== DESCRIPTION OF THE TASK ==
In the records below, count the lines containing the string "story" with matching case. Reply with the number alone.

Stored data:

------------

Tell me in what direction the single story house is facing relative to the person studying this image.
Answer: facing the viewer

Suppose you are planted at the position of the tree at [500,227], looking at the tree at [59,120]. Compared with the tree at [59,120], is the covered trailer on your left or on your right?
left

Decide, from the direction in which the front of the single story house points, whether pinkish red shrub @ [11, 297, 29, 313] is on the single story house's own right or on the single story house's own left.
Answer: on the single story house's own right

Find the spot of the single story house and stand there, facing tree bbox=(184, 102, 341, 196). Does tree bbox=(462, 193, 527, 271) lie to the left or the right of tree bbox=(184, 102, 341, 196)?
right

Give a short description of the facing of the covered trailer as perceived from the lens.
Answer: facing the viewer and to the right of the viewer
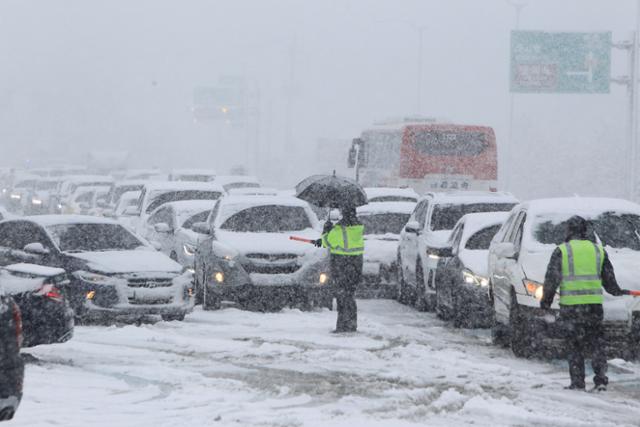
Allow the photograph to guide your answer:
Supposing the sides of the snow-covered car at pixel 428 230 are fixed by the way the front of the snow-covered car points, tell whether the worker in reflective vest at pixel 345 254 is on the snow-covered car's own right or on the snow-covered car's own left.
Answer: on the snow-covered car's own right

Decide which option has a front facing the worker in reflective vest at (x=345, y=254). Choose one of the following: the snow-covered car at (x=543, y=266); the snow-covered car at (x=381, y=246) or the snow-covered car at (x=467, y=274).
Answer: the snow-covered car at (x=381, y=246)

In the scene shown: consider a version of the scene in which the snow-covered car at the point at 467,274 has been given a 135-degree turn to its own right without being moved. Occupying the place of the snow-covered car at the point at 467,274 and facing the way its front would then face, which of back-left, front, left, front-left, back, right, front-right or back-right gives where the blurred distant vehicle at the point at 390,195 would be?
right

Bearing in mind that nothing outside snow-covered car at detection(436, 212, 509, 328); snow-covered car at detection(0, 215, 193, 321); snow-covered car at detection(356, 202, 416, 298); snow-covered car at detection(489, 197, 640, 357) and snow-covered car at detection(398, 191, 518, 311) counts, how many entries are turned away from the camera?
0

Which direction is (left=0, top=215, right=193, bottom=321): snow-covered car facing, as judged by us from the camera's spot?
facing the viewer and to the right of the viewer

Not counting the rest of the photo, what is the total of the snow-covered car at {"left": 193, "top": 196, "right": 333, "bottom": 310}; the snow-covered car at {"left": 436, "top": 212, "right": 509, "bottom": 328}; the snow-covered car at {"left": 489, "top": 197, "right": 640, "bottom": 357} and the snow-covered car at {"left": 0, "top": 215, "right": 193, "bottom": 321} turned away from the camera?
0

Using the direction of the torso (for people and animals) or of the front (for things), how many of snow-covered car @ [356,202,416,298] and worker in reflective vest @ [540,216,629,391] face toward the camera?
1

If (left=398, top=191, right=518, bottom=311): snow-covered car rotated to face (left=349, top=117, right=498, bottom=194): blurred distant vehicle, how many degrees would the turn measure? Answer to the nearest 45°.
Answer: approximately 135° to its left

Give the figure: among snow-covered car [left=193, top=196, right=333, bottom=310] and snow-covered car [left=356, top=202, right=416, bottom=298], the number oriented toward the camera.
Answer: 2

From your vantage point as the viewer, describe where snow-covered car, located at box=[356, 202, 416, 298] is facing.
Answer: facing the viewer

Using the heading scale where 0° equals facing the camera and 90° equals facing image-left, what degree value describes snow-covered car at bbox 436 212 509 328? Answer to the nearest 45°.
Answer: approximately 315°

------------

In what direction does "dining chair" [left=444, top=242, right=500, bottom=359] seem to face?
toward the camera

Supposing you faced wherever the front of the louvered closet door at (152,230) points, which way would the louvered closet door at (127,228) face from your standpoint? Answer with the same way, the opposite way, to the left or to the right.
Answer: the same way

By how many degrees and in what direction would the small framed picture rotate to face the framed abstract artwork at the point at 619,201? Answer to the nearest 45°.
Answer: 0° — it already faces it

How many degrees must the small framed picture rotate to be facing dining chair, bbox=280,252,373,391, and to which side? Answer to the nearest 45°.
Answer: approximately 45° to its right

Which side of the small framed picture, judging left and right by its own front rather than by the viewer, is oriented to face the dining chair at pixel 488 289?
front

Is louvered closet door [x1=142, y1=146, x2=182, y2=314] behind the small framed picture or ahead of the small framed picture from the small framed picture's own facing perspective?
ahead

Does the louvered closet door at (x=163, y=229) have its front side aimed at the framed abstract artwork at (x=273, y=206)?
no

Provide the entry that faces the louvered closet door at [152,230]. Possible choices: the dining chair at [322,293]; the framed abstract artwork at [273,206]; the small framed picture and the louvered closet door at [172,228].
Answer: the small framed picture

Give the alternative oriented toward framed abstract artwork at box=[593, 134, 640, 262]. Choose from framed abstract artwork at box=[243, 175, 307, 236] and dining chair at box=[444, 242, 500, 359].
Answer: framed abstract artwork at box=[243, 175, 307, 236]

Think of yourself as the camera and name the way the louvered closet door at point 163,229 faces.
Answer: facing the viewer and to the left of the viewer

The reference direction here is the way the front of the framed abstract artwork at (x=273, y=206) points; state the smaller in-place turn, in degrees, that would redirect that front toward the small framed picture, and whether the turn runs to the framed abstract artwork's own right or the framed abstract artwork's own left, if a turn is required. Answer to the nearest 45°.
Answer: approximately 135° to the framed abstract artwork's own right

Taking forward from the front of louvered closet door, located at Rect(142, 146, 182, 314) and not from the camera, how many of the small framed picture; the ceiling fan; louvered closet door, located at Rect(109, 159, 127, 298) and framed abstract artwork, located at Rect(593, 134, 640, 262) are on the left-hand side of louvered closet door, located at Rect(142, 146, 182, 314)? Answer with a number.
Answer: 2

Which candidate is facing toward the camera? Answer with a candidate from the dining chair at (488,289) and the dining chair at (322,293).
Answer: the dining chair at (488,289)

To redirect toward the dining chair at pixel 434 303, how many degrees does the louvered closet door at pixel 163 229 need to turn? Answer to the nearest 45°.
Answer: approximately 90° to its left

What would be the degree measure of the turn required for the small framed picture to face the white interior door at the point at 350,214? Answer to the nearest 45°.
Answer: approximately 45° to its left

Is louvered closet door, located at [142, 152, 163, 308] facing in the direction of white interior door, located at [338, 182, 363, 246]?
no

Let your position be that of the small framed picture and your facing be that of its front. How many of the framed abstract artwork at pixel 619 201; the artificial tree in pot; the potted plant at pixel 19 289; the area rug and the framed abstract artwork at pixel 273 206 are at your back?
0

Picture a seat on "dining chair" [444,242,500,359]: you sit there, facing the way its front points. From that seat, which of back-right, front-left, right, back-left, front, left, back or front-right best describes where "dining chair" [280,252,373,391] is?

------------

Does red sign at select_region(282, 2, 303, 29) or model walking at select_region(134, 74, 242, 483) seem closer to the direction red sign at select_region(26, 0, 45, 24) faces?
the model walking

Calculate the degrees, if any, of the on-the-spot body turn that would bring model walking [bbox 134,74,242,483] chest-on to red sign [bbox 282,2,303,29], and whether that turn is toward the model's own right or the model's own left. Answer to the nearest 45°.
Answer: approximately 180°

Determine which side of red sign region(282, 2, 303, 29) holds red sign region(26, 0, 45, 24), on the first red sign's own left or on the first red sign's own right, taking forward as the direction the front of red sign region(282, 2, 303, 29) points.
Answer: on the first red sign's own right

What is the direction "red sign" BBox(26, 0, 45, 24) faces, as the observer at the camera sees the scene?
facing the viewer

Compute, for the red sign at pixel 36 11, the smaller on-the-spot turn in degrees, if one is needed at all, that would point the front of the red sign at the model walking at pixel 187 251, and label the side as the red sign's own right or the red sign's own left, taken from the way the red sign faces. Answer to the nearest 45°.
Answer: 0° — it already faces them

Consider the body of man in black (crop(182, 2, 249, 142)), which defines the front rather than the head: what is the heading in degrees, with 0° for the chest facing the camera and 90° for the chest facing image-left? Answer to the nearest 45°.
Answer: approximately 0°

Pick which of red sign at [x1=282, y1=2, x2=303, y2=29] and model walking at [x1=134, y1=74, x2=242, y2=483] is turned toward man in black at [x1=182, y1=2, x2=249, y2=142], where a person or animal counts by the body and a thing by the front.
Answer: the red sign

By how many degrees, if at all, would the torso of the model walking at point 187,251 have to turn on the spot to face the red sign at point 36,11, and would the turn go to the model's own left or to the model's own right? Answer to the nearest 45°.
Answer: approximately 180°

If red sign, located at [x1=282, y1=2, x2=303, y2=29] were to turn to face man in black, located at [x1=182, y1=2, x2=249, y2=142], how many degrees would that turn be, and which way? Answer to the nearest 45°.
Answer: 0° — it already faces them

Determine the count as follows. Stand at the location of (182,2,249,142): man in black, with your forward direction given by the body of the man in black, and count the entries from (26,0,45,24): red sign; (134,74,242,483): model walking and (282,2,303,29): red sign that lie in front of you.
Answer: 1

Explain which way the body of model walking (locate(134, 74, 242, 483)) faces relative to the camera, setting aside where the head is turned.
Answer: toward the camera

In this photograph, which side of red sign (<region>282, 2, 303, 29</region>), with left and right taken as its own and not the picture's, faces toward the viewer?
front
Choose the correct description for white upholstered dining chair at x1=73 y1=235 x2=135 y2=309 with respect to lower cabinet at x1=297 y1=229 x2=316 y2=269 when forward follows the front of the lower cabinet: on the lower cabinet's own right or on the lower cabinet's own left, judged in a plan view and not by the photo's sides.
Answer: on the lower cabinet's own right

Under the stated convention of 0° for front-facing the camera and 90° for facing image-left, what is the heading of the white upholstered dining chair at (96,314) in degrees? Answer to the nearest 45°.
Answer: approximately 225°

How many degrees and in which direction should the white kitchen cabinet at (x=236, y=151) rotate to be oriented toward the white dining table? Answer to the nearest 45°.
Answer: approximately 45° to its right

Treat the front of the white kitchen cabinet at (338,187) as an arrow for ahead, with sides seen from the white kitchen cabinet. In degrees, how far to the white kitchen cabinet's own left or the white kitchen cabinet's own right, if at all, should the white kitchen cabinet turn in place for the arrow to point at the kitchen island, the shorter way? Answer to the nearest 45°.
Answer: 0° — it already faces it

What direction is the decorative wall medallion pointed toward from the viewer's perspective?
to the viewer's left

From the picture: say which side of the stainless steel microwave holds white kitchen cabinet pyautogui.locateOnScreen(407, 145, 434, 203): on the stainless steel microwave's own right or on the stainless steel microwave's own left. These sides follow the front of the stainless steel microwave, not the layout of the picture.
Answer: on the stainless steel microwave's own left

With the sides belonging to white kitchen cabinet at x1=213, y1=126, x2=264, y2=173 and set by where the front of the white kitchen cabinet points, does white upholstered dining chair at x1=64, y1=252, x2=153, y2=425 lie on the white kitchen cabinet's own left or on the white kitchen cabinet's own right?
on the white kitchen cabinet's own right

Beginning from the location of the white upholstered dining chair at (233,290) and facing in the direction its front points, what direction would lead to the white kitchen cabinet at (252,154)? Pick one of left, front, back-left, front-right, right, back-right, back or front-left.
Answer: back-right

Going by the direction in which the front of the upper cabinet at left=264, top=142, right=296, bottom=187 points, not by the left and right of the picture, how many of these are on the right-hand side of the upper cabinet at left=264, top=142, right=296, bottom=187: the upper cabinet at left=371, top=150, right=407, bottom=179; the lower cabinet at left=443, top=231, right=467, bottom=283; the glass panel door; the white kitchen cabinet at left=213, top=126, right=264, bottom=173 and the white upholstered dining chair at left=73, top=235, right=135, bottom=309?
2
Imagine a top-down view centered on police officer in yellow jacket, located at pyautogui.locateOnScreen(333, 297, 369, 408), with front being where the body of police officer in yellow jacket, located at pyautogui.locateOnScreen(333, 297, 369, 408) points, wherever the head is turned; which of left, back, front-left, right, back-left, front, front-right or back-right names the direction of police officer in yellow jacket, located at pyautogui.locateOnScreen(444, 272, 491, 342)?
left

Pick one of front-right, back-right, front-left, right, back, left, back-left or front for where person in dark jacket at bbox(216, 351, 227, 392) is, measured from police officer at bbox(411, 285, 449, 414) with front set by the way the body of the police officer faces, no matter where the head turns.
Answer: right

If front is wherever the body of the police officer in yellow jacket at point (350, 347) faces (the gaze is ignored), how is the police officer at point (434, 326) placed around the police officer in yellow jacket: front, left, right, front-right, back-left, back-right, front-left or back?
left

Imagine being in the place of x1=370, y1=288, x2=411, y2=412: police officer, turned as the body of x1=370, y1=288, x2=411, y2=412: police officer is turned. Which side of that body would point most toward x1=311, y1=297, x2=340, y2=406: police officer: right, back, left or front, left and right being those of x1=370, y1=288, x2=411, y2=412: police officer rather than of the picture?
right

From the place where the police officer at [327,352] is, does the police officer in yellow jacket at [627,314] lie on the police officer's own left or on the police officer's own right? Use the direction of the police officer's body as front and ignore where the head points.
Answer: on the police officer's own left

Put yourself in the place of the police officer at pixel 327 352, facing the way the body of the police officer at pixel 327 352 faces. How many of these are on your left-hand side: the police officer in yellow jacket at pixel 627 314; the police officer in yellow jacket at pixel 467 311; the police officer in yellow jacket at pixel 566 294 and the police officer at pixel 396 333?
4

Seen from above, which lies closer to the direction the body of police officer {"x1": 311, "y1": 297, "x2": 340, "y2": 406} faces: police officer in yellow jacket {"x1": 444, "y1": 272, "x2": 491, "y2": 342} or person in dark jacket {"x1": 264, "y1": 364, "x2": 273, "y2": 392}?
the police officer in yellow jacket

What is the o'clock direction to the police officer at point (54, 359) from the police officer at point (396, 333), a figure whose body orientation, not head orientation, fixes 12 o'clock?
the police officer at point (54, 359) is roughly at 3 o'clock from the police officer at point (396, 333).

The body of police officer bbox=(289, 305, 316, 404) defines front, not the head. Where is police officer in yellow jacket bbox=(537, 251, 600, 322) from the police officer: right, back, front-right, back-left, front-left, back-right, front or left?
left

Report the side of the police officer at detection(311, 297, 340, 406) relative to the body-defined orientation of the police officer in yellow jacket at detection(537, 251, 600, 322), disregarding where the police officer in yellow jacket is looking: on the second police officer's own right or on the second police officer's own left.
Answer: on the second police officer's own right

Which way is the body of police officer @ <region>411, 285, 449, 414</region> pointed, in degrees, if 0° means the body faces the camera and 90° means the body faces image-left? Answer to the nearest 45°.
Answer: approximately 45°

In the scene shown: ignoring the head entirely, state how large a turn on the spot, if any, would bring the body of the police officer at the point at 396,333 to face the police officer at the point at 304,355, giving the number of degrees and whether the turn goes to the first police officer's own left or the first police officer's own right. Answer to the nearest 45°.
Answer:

------------

== OUTPUT FOR THIS EXERCISE ==
4